Say how many of the lines below hold "pixels", writing the number and nothing more.

## The records:
- - -
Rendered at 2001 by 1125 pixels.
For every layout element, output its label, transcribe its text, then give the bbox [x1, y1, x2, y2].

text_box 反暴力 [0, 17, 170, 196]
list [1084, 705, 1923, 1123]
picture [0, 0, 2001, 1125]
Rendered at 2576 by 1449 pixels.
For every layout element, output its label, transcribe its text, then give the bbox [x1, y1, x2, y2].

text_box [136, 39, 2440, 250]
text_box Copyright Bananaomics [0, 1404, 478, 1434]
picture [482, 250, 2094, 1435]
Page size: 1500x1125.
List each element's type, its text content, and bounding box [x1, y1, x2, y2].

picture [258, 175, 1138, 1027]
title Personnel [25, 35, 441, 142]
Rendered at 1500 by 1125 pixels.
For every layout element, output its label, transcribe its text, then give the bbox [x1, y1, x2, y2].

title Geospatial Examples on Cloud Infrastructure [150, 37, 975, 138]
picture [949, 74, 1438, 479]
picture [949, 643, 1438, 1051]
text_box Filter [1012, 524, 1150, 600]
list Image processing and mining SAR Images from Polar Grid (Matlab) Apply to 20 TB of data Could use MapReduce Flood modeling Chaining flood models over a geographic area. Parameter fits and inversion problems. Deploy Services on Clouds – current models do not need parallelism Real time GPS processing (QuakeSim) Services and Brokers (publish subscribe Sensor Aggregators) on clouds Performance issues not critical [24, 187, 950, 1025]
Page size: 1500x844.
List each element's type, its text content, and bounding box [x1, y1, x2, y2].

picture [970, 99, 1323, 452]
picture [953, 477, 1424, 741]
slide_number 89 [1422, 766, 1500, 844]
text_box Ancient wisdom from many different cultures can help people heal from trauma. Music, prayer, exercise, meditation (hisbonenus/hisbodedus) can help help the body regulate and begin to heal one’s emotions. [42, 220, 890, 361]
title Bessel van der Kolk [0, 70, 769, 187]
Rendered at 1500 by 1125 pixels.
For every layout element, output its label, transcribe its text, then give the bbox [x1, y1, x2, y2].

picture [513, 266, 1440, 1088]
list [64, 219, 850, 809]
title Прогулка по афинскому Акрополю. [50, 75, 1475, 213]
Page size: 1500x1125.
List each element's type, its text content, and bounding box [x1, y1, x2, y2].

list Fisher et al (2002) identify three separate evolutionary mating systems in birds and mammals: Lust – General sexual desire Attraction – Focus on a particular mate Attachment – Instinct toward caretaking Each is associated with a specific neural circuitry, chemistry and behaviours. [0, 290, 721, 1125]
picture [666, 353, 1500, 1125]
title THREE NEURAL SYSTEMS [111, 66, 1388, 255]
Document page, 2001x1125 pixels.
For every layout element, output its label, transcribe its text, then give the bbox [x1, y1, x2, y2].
- - -
## Written solution:
5